1. Quando Paolo dovette annunciare il lieto messaggio agli uomini filosoficamente colti dell'Areopago ( At 17 ), si richiamò a concetti ed espressioni familiari agli uditori; si servì cioè di concetti « filosofici » ( « Dio ignoto »; « cercare Dio »; « in lui viviamo, siamo, ci muoviamo » ) per annunciare il messaggio religioso della rivelazione.47

Il voler penetrare e fondare la rivelazione con i mezzi della ragione costituisce il problema della teologia scientifica in genere, il problema dell'ambiente culturale greco, il problema dei rapporti tra ragione e fede.

a) È il problema che sempre si pone quando la verità rivelata si accosta ad uomini spiritualmente autonomi.

La ragione abituata a determinate categorie cercherà, per intima necessità, di porre le nuove verità in rapporto col suo pensiero naturale e, in certo qual modo, di conciliarle; essa cercherà di « comprendere » la rivelazione in modo scientifico.

b) Ma appena si pone questo problema, sorge anche un pericolo: quello che si può chiamare il razionalismo nel senso più lato.

È facile cioè che nei tentativi di risolvere un dato problema s'insinui la segreta idea della possibilità di tradurre completamente le verità rivelate in termini concettuali.

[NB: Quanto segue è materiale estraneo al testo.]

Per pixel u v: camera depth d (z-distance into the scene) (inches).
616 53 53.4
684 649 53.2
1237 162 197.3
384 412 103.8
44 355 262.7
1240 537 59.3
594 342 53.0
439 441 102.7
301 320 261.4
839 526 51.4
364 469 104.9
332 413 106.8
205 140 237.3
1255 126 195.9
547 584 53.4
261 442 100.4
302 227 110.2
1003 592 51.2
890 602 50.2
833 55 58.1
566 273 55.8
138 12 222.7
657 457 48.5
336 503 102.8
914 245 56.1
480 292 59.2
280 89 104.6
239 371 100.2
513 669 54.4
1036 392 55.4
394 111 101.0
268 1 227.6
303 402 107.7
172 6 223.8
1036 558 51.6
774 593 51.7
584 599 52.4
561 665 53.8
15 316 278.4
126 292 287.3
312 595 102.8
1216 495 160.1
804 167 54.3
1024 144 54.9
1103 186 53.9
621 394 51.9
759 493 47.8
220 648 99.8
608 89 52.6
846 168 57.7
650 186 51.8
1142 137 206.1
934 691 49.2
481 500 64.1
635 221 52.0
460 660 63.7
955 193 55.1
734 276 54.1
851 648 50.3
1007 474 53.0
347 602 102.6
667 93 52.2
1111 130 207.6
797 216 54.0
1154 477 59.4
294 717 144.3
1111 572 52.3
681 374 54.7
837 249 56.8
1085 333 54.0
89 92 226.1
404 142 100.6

Tutta la storia della teologia scientifica fino a san Tommaso d'Aquino ( e spesso anche dopo di lui; in ambito cattolico, spesso anche in contraddizione con posizioni teoretiche già conseguite ) è anche un documento di questo pericolo.

Solo l'Aquinate, il filosofo fra i teologi, per principio ha ricondotto chiaramente la ragione nei suoi confini ed ha assicurato al mistero rivelato il suo proprio e particolare carattere.

c) D'altra parte vi furono sempre dei teologi che avvertirono meno forte il bisogno di penetrare scientificamente la fede e nei quali invece particolarmente forte fu il senso della tradizione; in essi fu soprattutto viva la tendenza a conservare i dati della tradizione così come li avevano ricevuti.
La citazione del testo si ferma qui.